Una vez alguien me dijo que para qué criticaba las corridas si después salía a comer carne. Es un
supuesto extraño que exige que para que uno sienta náuseas ante los actos de tortura debe ser
necesariamente vegetariano. No: no soy vegetariano. Me encanta la carne. Pero no por eso me parece
bien que el ser humano se sienta valiente por hurgarle las vísceras a un toro que estaba tranquilo en una
llanura, y haga de ese episodio de sevicia todo un carnaval comercial.
El toro no embiste lo que brille o lo que se mueva sino su propia locura. Con el lomo hecho girones por
los relámpagos de la espada, apenas despliega en la arena un mugido agónico, desesperado, enfermo,
sin lograr entender la euforia de la sangre: ¿cómo será morir en ese delirio?; ¿a cuenta de qué está
permitida esta masacre?
Estoy seguro de que la tauromaquia sólo sirve para demostrar la bajeza del ser humano. Estoy seguro de
que ninguna vaca gozaría encerrando en un corral a César Rincón para irlo destripando poco a
poco, con el fin de arrancarle una oreja. Siempre he ido por los toros. Sueño con que cojan a todos los
toreros. Y también sueño con que prohíban las corridas para no tener que confrontarnos con el horror
de lo que somos: una serie de gente que aplaude cuando hay sangre; que nunca ha respetado la vida en
otros huesos; que sirve sobre todo para clavar puñales por la espalda.
Los antitaurinos no entienden. Antonio Caballero. Especial para EL TIEMPO, 30 de Enero de 2005.
Como los colombianos somos incapaces de resolver los problemas reales que tenemos, solemos
inventar problemas artificiales para darnos el gusto de aparentar que los resolvemos: cerno el
borracho del cuento que había perdido la llave en la calle oscura, pero la buscaba en la esquina
iluminada por un farol porque ahí sí había luz para encontrarla. Así nos inventamos el problema del
viaje al exterior de la lora Paquita, y el de la repatriación al Ecuador de un oso de circo. Ahora media
Colombio está enardecida con las corridas de toros, espectáculo bárbaro y cruel para nuestra
refinada sensibilidad. ¿La solución? Prohibirlas.

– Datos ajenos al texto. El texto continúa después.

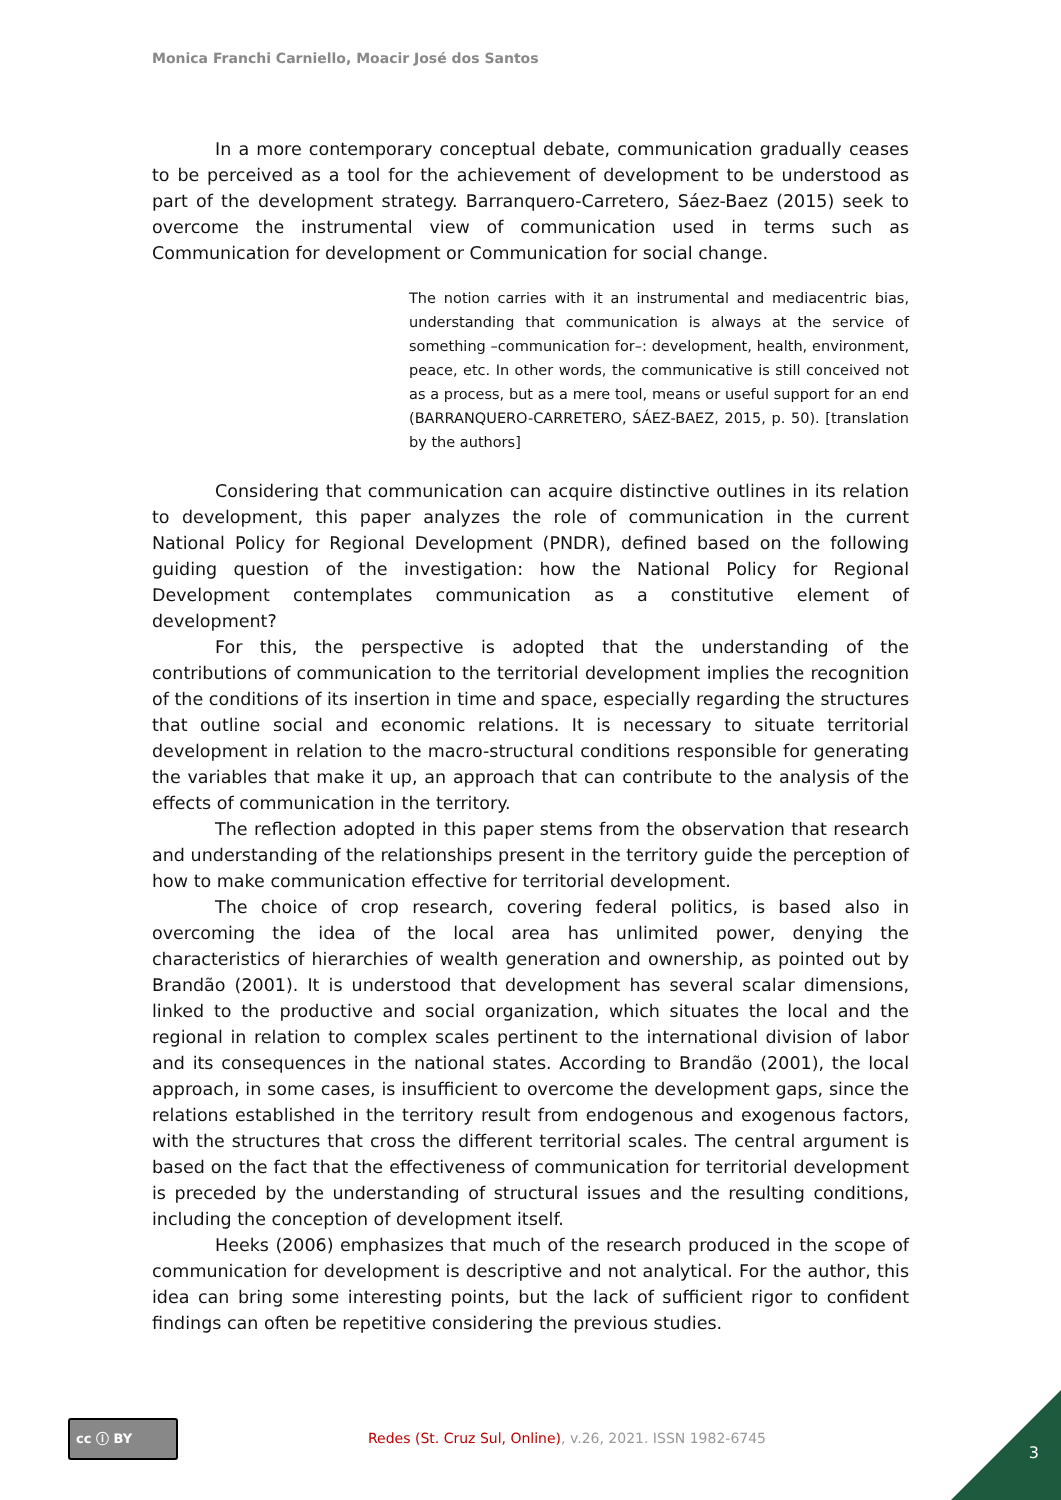Monica Franchi Carniello, Moacir José dos Santos
In a more contemporary conceptual debate, communication gradually ceases to be perceived as a tool for the achievement of development to be understood as part of the development strategy. Barranquero-Carretero, Sáez-Baez (2015) seek to overcome the instrumental view of communication used in terms such as Communication for development or Communication for social change.
The notion carries with it an instrumental and mediacentric bias, understanding that communication is always at the service of something –communication for–: development, health, environment, peace, etc. In other words, the communicative is still conceived not as a process, but as a mere tool, means or useful support for an end (BARRANQUERO-CARRETERO, SÁEZ-BAEZ, 2015, p. 50). [translation by the authors]
Considering that communication can acquire distinctive outlines in its relation to development, this paper analyzes the role of communication in the current National Policy for Regional Development (PNDR), defined based on the following guiding question of the investigation: how the National Policy for Regional Development contemplates communication as a constitutive element of development?
For this, the perspective is adopted that the understanding of the contributions of communication to the territorial development implies the recognition of the conditions of its insertion in time and space, especially regarding the structures that outline social and economic relations. It is necessary to situate territorial development in relation to the macro-structural conditions responsible for generating the variables that make it up, an approach that can contribute to the analysis of the effects of communication in the territory.
The reflection adopted in this paper stems from the observation that research and understanding of the relationships present in the territory guide the perception of how to make communication effective for territorial development.
The choice of crop research, covering federal politics, is based also in overcoming the idea of the local area has unlimited power, denying the characteristics of hierarchies of wealth generation and ownership, as pointed out by Brandão (2001). It is understood that development has several scalar dimensions, linked to the productive and social organization, which situates the local and the regional in relation to complex scales pertinent to the international division of labor and its consequences in the national states. According to Brandão (2001), the local approach, in some cases, is insufficient to overcome the development gaps, since the relations established in the territory result from endogenous and exogenous factors, with the structures that cross the different territorial scales. The central argument is based on the fact that the effectiveness of communication for territorial development is preceded by the understanding of structural issues and the resulting conditions, including the conception of development itself.
Heeks (2006) emphasizes that much of the research produced in the scope of communication for development is descriptive and not analytical. For the author, this idea can bring some interesting points, but the lack of sufficient rigor to confident findings can often be repetitive considering the previous studies.
cc ⓘ BY
Redes (St. Cruz Sul, Online), v.26, 2021. ISSN 1982-6745
3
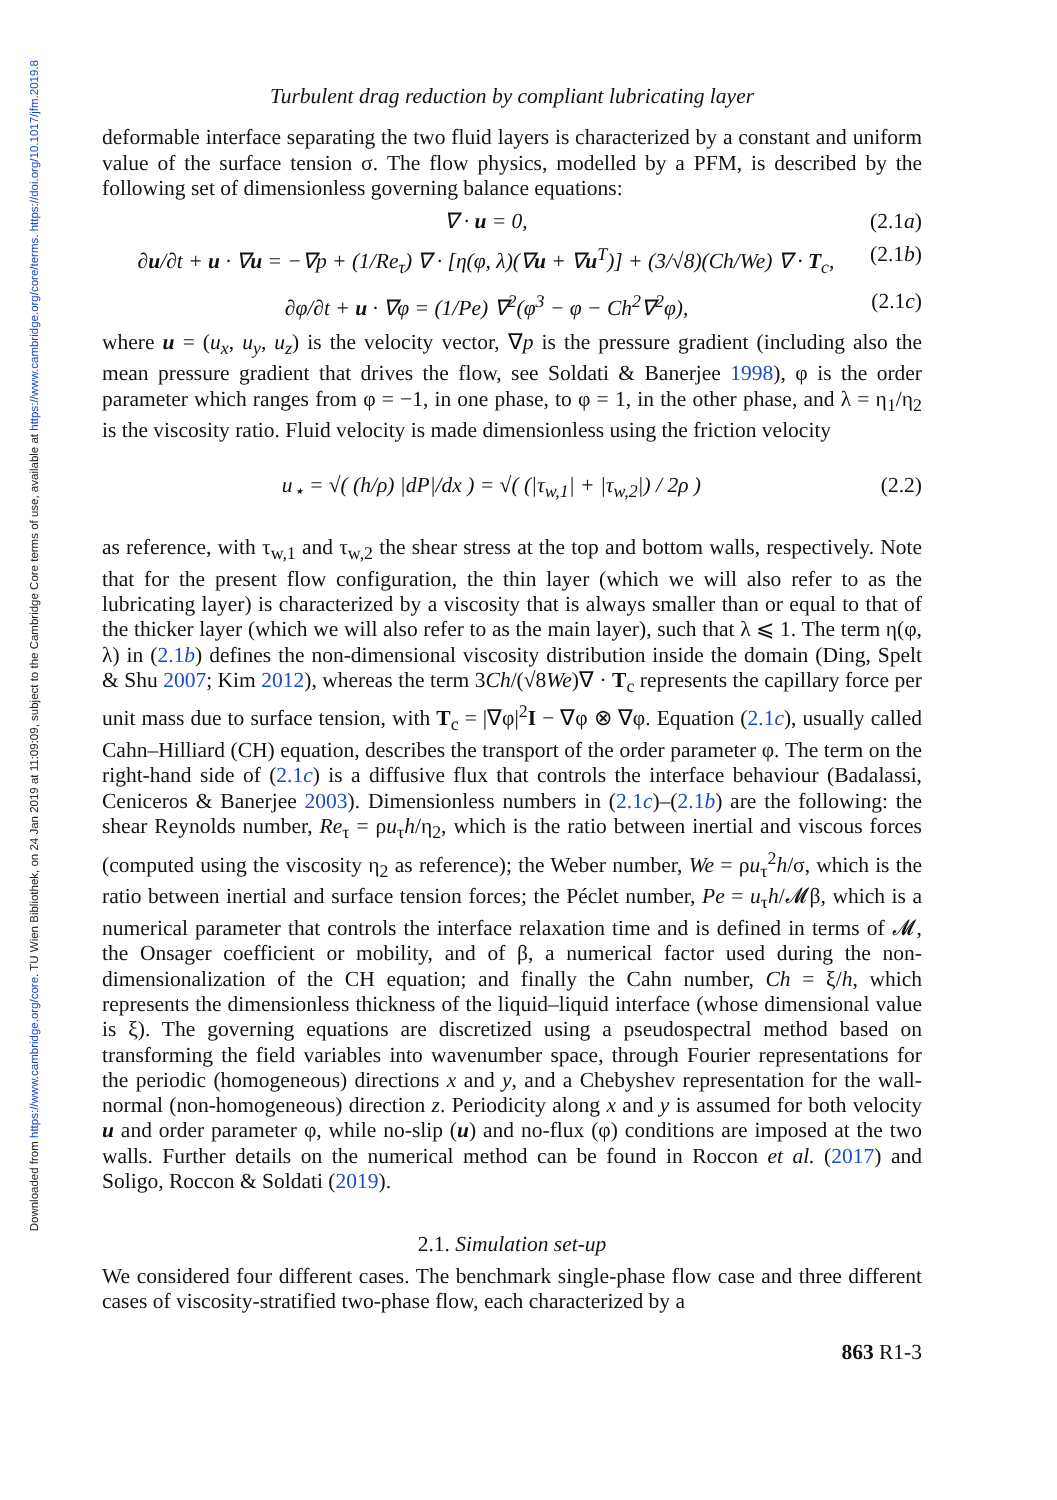Downloaded from https://www.cambridge.org/core. TU Wien Bibliothek, on 24 Jan 2019 at 11:09:09, subject to the Cambridge Core terms of use, available at https://www.cambridge.org/core/terms. https://doi.org/10.1017/jfm.2019.8
Turbulent drag reduction by compliant lubricating layer
deformable interface separating the two fluid layers is characterized by a constant and uniform value of the surface tension σ. The flow physics, modelled by a PFM, is described by the following set of dimensionless governing balance equations:
∇ · u = 0, (2.1a)
∂u/∂t + u · ∇u = −∇p + (1/Re<sub>τ</sub>) ∇ · [η(φ, λ)(∇u + ∇u<sup>T</sup>)] + (3/√8)(Ch/We) ∇ · T<sub>c</sub>, (2.1b)
∂φ/∂t + u · ∇φ = (1/Pe) ∇<sup>2</sup>(φ<sup>3</sup> − φ − Ch<sup>2</sup>∇<sup>2</sup>φ), (2.1c)
where u = (u<sub>x</sub>, u<sub>y</sub>, u<sub>z</sub>) is the velocity vector, ∇p is the pressure gradient (including also the mean pressure gradient that drives the flow, see Soldati & Banerjee 1998), φ is the order parameter which ranges from φ = −1, in one phase, to φ = 1, in the other phase, and λ = η<sub>1</sub>/η<sub>2</sub> is the viscosity ratio. Fluid velocity is made dimensionless using the friction velocity
u<sub>⋆</sub> = √( (h/ρ) |dP|/dx ) = √( (|τ<sub>w,1</sub>| + |τ<sub>w,2</sub>|) / 2ρ ) (2.2)
as reference, with τ<sub>w,1</sub> and τ<sub>w,2</sub> the shear stress at the top and bottom walls, respectively. Note that for the present flow configuration, the thin layer (which we will also refer to as the lubricating layer) is characterized by a viscosity that is always smaller than or equal to that of the thicker layer (which we will also refer to as the main layer), such that λ ⩽ 1. The term η(φ, λ) in (2.1b) defines the non-dimensional viscosity distribution inside the domain (Ding, Spelt & Shu 2007; Kim 2012), whereas the term 3Ch/(√8We)∇ · T<sub>c</sub> represents the capillary force per unit mass due to surface tension, with T<sub>c</sub> = |∇φ|<sup>2</sup>I − ∇φ ⊗ ∇φ. Equation (2.1c), usually called Cahn–Hilliard (CH) equation, describes the transport of the order parameter φ. The term on the right-hand side of (2.1c) is a diffusive flux that controls the interface behaviour (Badalassi, Ceniceros & Banerjee 2003). Dimensionless numbers in (2.1c)–(2.1b) are the following: the shear Reynolds number, Re<sub>τ</sub> = ρu<sub>τ</sub>h/η<sub>2</sub>, which is the ratio between inertial and viscous forces (computed using the viscosity η<sub>2</sub> as reference); the Weber number, We = ρu<sub>τ</sub><sup>2</sup>h/σ, which is the ratio between inertial and surface tension forces; the Péclet number, Pe = u<sub>τ</sub>h/𝓜β, which is a numerical parameter that controls the interface relaxation time and is defined in terms of 𝓜, the Onsager coefficient or mobility, and of β, a numerical factor used during the non-dimensionalization of the CH equation; and finally the Cahn number, Ch = ξ/h, which represents the dimensionless thickness of the liquid–liquid interface (whose dimensional value is ξ). The governing equations are discretized using a pseudospectral method based on transforming the field variables into wavenumber space, through Fourier representations for the periodic (homogeneous) directions x and y, and a Chebyshev representation for the wall-normal (non-homogeneous) direction z. Periodicity along x and y is assumed for both velocity u and order parameter φ, while no-slip (u) and no-flux (φ) conditions are imposed at the two walls. Further details on the numerical method can be found in Roccon et al. (2017) and Soligo, Roccon & Soldati (2019).
2.1. Simulation set-up
We considered four different cases. The benchmark single-phase flow case and three different cases of viscosity-stratified two-phase flow, each characterized by a
863 R1-3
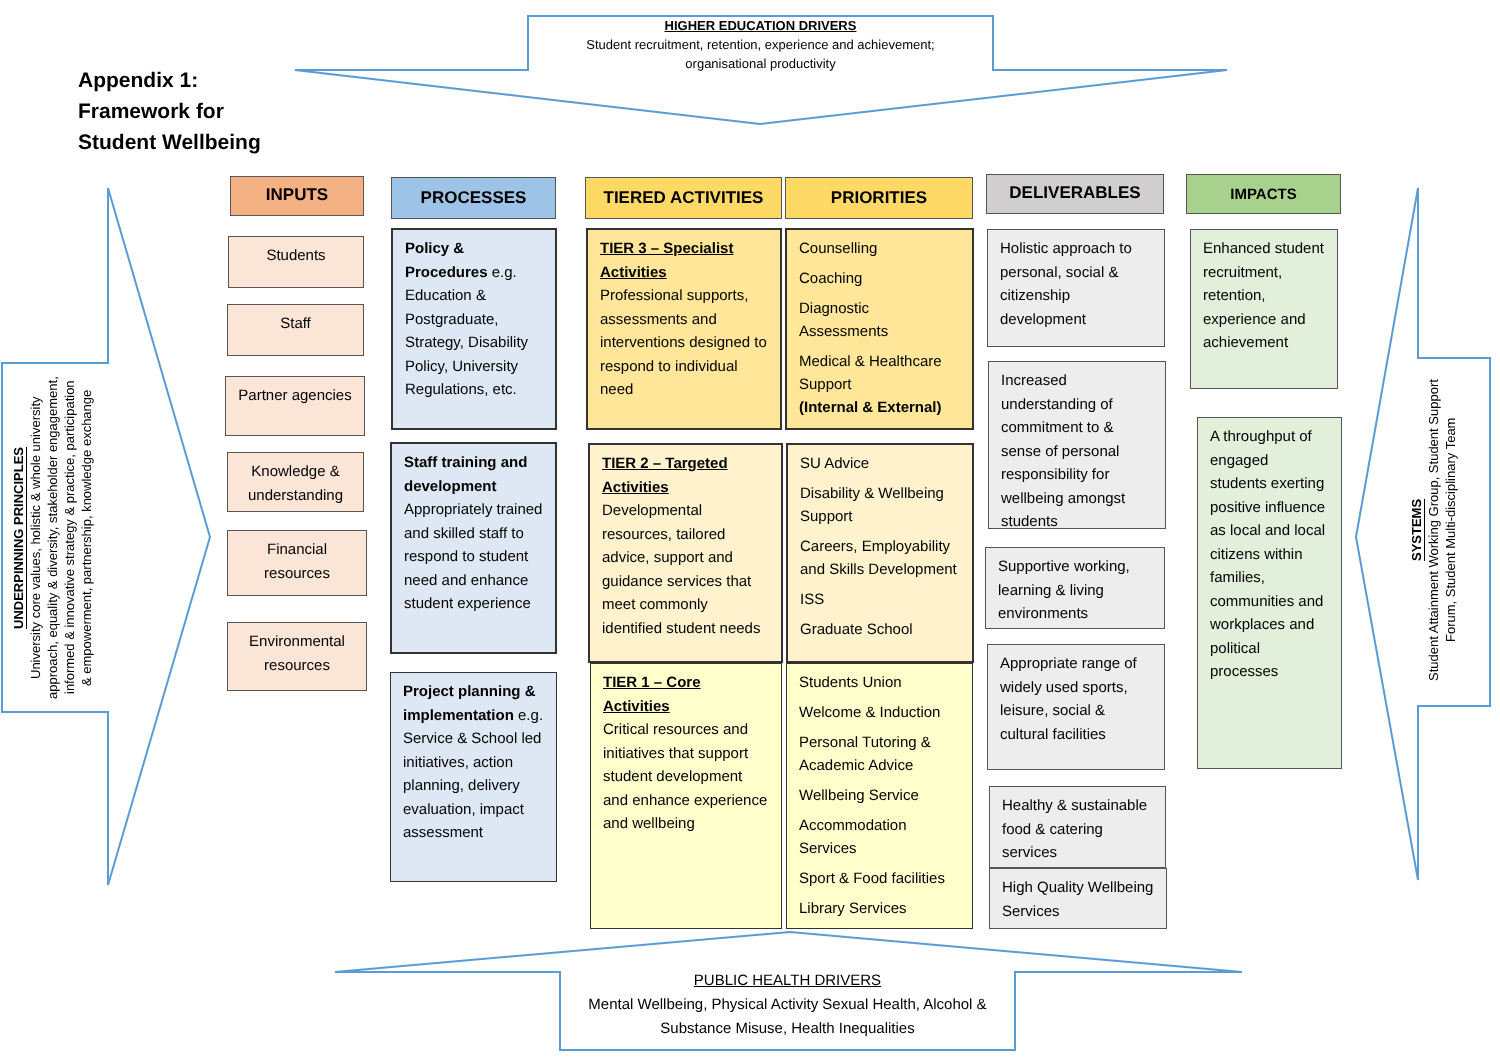HIGHER EDUCATION DRIVERS
Student recruitment, retention, experience and achievement;
organisational productivity
Appendix 1:
Framework for
Student Wellbeing
UNDERPINNING PRINCIPLES
University core values, holistic & whole university approach, equality & diversity, stakeholder engagement, informed & innovative strategy & practice, participation & empowerment, partnership, knowledge exchange
INPUTS PROCESSES TIERED ACTIVITIES PRIORITIES DELIVERABLES IMPACTS
Students
Staff
Partner agencies
Knowledge & understanding
Financial resources
Environmental resources
Policy & Procedures e.g. Education & Postgraduate, Strategy, Disability Policy, University Regulations, etc.
Staff training and development Appropriately trained and skilled staff to respond to student need and enhance student experience
Project planning & implementation e.g. Service & School led initiatives, action planning, delivery evaluation, impact assessment
TIER 3 – Specialist Activities
Professional supports, assessments and interventions designed to respond to individual need
TIER 2 – Targeted Activities
Developmental resources, tailored advice, support and guidance services that meet commonly identified student needs
TIER 1 – Core Activities
Critical resources and initiatives that support student development and enhance experience and wellbeing
Counselling
Coaching
Diagnostic Assessments
Medical & Healthcare Support
(Internal & External)
SU Advice
Disability & Wellbeing Support
Careers, Employability and Skills Development
ISS
Graduate School
Students Union
Welcome & Induction
Personal Tutoring & Academic Advice
Wellbeing Service
Accommodation Services
Sport & Food facilities
Library Services
Holistic approach to personal, social & citizenship development
Increased understanding of commitment to & sense of personal responsibility for wellbeing amongst students
Supportive working, learning & living environments
Appropriate range of widely used sports, leisure, social & cultural facilities
Healthy & sustainable food & catering services
High Quality Wellbeing Services
Enhanced student recruitment, retention, experience and achievement
A throughput of engaged students exerting positive influence as local and local citizens within families, communities and workplaces and political processes
SYSTEMS
Student Attainment Working Group, Student Support Forum, Student Multi-disciplinary Team
PUBLIC HEALTH DRIVERS
Mental Wellbeing, Physical Activity Sexual Health, Alcohol & Substance Misuse, Health Inequalities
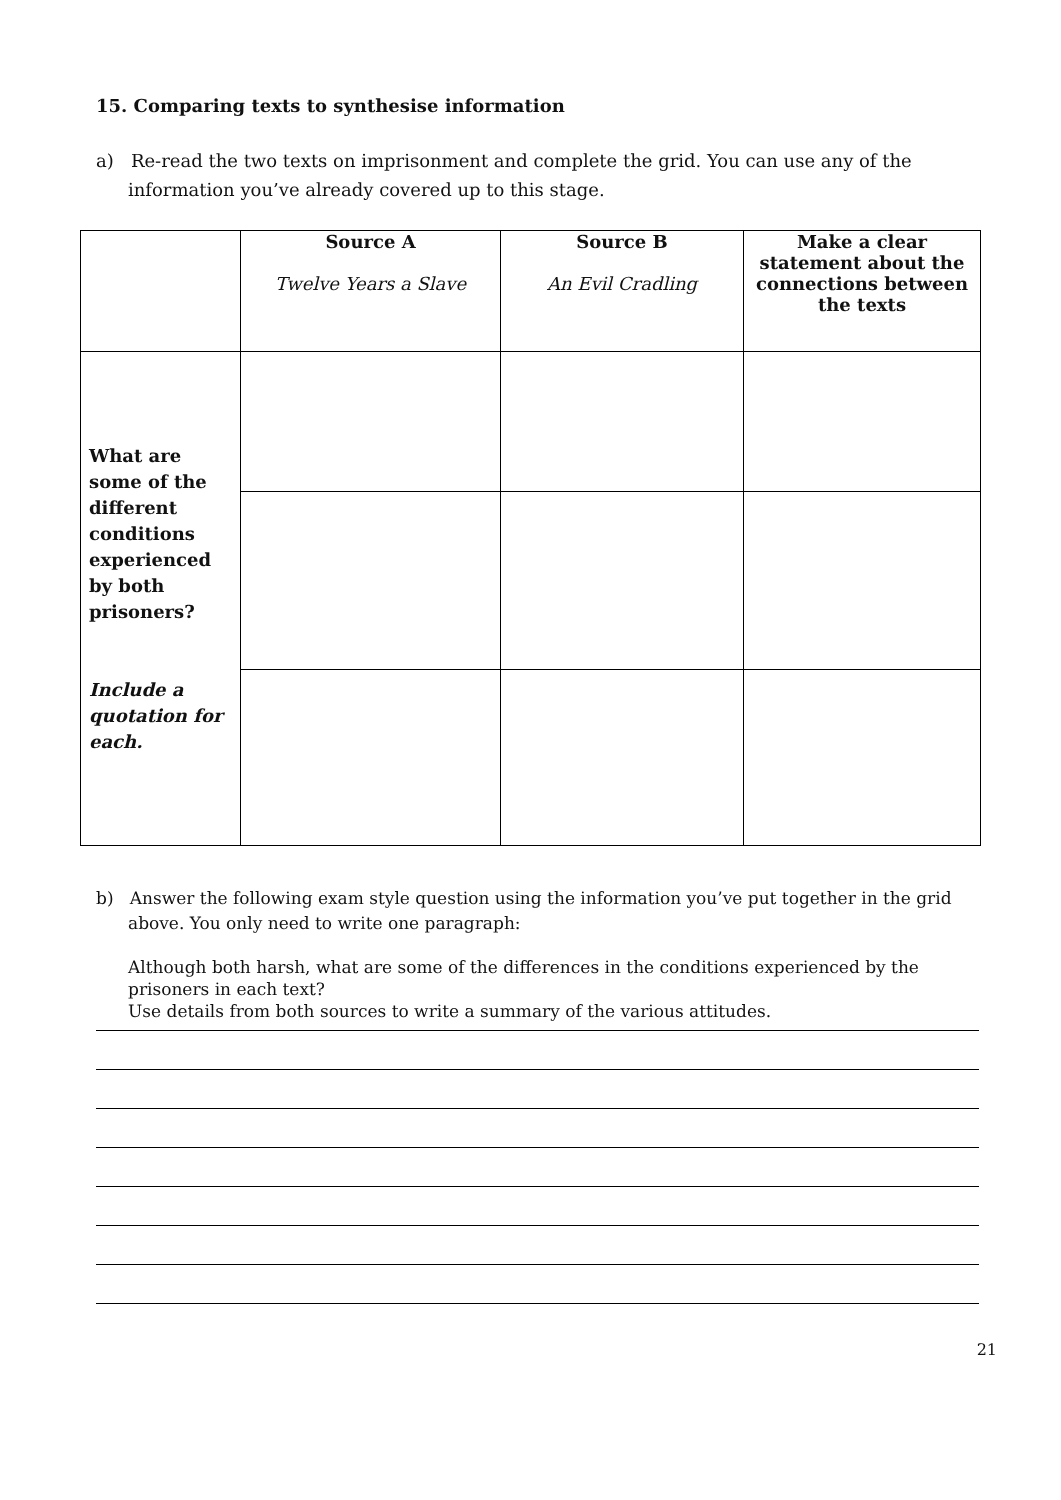15. Comparing texts to synthesise information
a) Re-read the two texts on imprisonment and complete the grid. You can use any of the information you’ve already covered up to this stage.
| | Source A Twelve Years a Slave | Source B An Evil Cradling | Make a clear statement about the connections between the texts |
| --- | --- | --- | --- |
| What are some of the different conditions experienced by both prisoners? Include a quotation for each. | | | |
b) Answer the following exam style question using the information you’ve put together in the grid above. You only need to write one paragraph:
Although both harsh, what are some of the differences in the conditions experienced by the prisoners in each text?
Use details from both sources to write a summary of the various attitudes.
21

Muchos de los partidarios de la prohibición la piden por el mero placer de prohibir los placeres
ajenos, como los curas prohíben el sexo. (Un obispo mexicano llego a prohibir el chocolate.) Otros
alegan razones en apariencia sensatas, que se pueden resumir en dos. La primera es que no debemos
maltratar a los animales. La segunda, que no debemos exaltar la violencia en un país destruido por la
violencia.
Lo del maltrato es cierto: el toro lo sufre en la plaza. Pero resulta por lo menos hipócrita escoger al
toro de lidia entre los animales que sufren maltrato a manos del hombre cuando resulta que todos
los animales lo sufren, y de todos el que lo sufre menos es precisamente el toro. Lo sufren los
salvajes y los domésticos: desde los canarios cantores enjaulados hasta las vacas de ordeño
estabuladas, desde los mosquitos perseguidos con insecticida hasta los micos degollados vivos en los
laboratorios de vivisección, desde los peces pescados con anzuelo hasta los ratones ca zados con
trampa. Y de todos los animales el que recibe mejor trato es el toro de lidia. Desde que nace hasta
que cumple los cuatro años lo crían como a un príncipe, protegido de todo. Y al cabo de cuatro años
lo matan como a un rey en el cadalso: en el curso de una fiesta, y al cabo de un co mbate.
Y resulta que el toro bravo, como el hombre, es un animal de combate. Le gusta combatir, ya sea con
otros en el campo o con los toreros en la plaza. Justamente por eso es posible torearlo: porque da la
pelea, cuando prácticamente todas las demás especies animales rehúyen la pelea, tanto el tigre como
la serpiente, tanto la rana como el murciélago. Trate usted de torear a un burro y verá que no se
deja. Lo del maltrato a los animales, pues, refleja una gran hipocresía. Lo de la exaltación de la
violencia en un país violento revela gran miopía.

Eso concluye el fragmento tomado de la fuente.